--- START Given data ---

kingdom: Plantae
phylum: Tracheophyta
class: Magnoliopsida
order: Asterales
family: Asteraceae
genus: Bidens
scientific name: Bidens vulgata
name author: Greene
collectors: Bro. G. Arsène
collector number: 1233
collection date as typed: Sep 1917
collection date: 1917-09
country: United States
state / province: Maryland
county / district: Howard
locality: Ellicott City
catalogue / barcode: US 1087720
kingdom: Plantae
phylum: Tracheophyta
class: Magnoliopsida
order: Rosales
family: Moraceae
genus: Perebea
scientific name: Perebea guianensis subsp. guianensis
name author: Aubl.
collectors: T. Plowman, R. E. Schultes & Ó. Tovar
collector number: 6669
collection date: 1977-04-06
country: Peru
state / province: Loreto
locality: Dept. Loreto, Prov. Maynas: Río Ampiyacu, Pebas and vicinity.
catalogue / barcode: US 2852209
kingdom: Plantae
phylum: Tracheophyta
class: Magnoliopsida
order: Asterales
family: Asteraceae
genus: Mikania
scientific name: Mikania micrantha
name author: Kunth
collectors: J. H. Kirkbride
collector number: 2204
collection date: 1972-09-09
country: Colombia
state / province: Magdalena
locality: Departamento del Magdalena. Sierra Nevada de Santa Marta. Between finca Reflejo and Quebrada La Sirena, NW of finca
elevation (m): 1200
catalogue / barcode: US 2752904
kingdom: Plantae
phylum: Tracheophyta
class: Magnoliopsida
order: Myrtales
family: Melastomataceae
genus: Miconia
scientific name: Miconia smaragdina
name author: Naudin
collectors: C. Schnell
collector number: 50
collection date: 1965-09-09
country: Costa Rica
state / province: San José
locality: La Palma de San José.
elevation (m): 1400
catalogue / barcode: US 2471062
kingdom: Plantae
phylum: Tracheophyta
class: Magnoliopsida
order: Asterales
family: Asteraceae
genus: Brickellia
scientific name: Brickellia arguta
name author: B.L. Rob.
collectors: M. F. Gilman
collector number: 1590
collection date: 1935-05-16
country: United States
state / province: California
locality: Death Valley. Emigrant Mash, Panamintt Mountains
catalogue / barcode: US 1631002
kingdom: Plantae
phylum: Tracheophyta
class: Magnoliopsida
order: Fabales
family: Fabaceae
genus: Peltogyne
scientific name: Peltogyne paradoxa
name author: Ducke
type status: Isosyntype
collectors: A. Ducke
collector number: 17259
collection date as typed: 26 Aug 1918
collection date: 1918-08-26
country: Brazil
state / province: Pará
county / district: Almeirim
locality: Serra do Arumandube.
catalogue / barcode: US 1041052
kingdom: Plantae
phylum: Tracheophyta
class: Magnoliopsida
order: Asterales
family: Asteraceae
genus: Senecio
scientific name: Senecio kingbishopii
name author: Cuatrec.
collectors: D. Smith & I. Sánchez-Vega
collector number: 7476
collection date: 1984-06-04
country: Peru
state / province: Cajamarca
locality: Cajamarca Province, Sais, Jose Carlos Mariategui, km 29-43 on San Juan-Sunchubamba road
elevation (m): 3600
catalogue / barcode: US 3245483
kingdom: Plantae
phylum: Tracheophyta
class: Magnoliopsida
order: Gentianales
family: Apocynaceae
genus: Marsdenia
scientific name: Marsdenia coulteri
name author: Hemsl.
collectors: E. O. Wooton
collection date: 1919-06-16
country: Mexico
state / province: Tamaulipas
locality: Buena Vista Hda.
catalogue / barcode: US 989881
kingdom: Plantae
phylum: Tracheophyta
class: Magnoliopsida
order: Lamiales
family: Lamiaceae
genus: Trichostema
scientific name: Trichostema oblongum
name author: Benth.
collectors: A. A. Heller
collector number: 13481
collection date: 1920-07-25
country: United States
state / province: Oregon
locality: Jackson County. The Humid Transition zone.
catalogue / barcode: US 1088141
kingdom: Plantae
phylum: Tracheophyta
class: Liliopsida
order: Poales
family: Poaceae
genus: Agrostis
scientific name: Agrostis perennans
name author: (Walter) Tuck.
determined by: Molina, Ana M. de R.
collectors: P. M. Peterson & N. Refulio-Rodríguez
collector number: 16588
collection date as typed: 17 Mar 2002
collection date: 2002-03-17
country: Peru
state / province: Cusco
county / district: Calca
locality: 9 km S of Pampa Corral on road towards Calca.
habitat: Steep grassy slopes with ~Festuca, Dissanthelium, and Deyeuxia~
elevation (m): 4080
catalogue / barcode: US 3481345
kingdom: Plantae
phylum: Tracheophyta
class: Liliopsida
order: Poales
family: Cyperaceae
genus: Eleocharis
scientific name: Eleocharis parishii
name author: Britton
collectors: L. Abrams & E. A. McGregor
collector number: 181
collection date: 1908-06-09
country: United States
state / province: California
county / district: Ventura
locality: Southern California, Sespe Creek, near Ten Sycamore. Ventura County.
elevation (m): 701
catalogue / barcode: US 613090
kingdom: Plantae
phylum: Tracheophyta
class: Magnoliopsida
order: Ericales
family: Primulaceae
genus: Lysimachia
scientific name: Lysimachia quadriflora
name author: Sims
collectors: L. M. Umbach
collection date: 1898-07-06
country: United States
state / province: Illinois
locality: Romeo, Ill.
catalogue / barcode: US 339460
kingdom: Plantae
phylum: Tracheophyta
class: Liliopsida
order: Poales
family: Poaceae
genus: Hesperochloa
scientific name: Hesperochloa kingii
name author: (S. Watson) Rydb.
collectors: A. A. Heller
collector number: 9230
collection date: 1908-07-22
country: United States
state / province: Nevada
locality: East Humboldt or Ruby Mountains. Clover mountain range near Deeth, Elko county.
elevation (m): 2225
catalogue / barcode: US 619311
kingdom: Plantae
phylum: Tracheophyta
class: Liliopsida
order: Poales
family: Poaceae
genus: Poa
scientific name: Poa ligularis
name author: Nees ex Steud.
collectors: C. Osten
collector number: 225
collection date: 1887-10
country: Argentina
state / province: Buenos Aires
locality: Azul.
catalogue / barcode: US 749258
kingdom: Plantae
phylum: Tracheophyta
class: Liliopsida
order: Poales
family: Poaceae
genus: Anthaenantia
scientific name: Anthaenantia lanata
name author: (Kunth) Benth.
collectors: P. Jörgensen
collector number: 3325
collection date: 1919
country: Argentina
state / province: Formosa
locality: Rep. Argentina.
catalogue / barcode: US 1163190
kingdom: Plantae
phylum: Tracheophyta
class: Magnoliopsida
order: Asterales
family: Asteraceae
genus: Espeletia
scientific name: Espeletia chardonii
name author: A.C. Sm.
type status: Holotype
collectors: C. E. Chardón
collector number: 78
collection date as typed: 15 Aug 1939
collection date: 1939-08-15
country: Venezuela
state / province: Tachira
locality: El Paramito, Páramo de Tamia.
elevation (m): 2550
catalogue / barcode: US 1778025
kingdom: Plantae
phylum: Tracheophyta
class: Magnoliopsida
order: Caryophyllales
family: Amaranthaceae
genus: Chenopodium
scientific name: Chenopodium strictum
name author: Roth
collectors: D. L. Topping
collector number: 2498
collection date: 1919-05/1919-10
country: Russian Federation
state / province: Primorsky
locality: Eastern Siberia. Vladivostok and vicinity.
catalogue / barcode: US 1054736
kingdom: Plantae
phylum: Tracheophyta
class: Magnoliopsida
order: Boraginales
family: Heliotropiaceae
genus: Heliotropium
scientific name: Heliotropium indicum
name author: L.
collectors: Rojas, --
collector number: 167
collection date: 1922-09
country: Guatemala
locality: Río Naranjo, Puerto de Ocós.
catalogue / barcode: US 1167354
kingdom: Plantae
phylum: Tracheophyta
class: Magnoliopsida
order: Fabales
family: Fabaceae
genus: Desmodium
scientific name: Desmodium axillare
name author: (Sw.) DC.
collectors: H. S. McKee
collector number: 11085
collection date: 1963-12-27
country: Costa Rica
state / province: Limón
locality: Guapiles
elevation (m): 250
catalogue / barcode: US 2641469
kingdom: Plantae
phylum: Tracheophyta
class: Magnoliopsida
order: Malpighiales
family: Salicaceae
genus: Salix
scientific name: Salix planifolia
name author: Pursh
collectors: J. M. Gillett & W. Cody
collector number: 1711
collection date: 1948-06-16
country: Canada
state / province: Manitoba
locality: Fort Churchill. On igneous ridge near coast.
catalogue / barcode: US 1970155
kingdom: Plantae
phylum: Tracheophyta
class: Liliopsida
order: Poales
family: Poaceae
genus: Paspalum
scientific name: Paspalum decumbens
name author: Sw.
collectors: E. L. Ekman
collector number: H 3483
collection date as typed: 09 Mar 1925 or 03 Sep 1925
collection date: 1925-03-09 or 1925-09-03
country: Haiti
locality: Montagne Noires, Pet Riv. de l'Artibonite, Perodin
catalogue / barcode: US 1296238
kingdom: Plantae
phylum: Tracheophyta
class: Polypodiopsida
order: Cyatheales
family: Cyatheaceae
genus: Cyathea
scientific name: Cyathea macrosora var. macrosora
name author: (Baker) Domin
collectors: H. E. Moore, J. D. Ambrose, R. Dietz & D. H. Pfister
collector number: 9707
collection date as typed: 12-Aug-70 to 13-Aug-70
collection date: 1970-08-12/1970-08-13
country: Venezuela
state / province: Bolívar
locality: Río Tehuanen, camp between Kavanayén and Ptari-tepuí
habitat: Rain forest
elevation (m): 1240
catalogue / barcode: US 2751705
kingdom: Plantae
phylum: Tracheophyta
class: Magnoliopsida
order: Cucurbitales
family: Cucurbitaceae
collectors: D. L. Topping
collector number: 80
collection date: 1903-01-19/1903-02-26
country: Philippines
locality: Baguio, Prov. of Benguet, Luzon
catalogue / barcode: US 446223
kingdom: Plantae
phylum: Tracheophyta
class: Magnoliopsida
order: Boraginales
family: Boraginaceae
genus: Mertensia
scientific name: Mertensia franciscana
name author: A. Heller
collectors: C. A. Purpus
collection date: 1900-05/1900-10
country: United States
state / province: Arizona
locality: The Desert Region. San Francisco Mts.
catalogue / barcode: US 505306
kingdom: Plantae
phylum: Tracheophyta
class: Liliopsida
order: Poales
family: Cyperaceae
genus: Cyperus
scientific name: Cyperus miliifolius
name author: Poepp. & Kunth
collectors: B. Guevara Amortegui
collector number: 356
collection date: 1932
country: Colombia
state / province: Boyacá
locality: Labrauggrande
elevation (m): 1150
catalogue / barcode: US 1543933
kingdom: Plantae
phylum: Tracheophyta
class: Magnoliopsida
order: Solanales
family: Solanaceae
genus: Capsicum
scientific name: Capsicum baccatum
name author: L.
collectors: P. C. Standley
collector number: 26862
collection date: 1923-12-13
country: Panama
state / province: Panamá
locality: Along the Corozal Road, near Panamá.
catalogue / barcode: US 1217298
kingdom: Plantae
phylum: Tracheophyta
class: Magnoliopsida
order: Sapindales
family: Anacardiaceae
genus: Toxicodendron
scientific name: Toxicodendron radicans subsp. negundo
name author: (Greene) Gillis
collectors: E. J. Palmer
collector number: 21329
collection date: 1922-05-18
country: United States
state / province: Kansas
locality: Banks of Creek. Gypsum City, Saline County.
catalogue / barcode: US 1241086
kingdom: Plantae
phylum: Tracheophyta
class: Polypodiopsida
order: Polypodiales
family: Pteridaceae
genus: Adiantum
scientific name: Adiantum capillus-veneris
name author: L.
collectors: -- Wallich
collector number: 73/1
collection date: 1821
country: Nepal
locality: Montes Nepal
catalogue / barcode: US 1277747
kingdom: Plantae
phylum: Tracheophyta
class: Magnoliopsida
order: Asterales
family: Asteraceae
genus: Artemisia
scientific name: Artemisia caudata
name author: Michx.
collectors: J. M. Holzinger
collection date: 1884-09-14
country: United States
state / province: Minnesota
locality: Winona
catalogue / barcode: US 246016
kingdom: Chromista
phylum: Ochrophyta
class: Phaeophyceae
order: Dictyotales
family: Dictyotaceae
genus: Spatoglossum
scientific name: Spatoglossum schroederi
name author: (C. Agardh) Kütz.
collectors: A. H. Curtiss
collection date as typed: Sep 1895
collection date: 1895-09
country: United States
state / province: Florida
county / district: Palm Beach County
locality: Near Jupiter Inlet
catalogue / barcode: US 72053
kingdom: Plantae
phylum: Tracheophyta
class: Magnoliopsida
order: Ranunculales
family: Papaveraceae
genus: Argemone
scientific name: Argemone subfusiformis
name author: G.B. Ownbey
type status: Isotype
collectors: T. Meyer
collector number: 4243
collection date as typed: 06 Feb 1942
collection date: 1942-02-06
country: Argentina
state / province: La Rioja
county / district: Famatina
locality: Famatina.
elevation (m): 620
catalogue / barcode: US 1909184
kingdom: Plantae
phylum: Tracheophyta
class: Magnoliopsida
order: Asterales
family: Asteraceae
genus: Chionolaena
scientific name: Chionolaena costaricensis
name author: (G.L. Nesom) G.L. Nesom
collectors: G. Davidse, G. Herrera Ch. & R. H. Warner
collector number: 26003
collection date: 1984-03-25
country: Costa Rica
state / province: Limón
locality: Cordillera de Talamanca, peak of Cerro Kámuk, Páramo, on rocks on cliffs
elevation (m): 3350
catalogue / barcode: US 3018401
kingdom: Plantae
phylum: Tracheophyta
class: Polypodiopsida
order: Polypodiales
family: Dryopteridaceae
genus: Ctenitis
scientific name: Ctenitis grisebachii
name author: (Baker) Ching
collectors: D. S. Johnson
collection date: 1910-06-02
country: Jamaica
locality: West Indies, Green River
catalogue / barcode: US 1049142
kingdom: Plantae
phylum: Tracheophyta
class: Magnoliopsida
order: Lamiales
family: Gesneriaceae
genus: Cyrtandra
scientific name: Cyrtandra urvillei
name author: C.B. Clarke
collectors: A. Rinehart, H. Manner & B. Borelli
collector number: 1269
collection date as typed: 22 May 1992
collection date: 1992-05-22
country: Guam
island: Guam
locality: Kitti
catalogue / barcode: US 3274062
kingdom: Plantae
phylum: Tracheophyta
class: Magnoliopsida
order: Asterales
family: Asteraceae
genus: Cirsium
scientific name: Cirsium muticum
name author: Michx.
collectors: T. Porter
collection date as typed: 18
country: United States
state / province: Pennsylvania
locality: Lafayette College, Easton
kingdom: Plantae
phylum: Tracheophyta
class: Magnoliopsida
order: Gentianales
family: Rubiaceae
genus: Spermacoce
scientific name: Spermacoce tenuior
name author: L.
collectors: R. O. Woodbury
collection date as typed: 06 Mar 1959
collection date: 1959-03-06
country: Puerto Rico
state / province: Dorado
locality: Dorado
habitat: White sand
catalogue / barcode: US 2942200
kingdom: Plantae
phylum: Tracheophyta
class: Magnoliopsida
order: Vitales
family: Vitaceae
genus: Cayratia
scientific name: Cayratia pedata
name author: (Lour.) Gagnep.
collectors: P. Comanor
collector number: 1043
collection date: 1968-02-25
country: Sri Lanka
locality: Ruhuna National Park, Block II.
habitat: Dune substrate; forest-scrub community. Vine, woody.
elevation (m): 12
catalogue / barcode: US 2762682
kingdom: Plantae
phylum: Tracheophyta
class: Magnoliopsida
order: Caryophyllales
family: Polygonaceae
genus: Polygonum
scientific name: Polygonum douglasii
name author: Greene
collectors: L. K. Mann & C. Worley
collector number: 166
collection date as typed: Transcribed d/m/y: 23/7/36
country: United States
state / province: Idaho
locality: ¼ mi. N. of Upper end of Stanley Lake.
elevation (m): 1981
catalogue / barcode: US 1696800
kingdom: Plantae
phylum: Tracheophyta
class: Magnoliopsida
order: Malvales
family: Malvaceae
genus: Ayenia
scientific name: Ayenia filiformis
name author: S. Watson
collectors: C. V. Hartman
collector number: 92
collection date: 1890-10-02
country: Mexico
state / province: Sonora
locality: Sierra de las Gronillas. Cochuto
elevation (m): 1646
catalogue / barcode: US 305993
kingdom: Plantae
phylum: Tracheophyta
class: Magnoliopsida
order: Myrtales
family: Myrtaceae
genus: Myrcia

--- END Given data ---

Exercise goal: Please switch "collectors" to "collected by" and write out the lines again, starting at the first line and stopping after the line that has "county / district: Howard". Leave everything else unchanged and give only those lines.

Expected answer:
kingdom: Plantae
phylum: Tracheophyta
class: Magnoliopsida
order: Asterales
family: Asteraceae
genus: Bidens
scientific name: Bidens vulgata
name author: Greene
collected by: Bro. G. Arsène
collector number: 1233
collection date as typed: Sep 1917
collection date: 1917-09
country: United States
state / province: Maryland
county / district: Howard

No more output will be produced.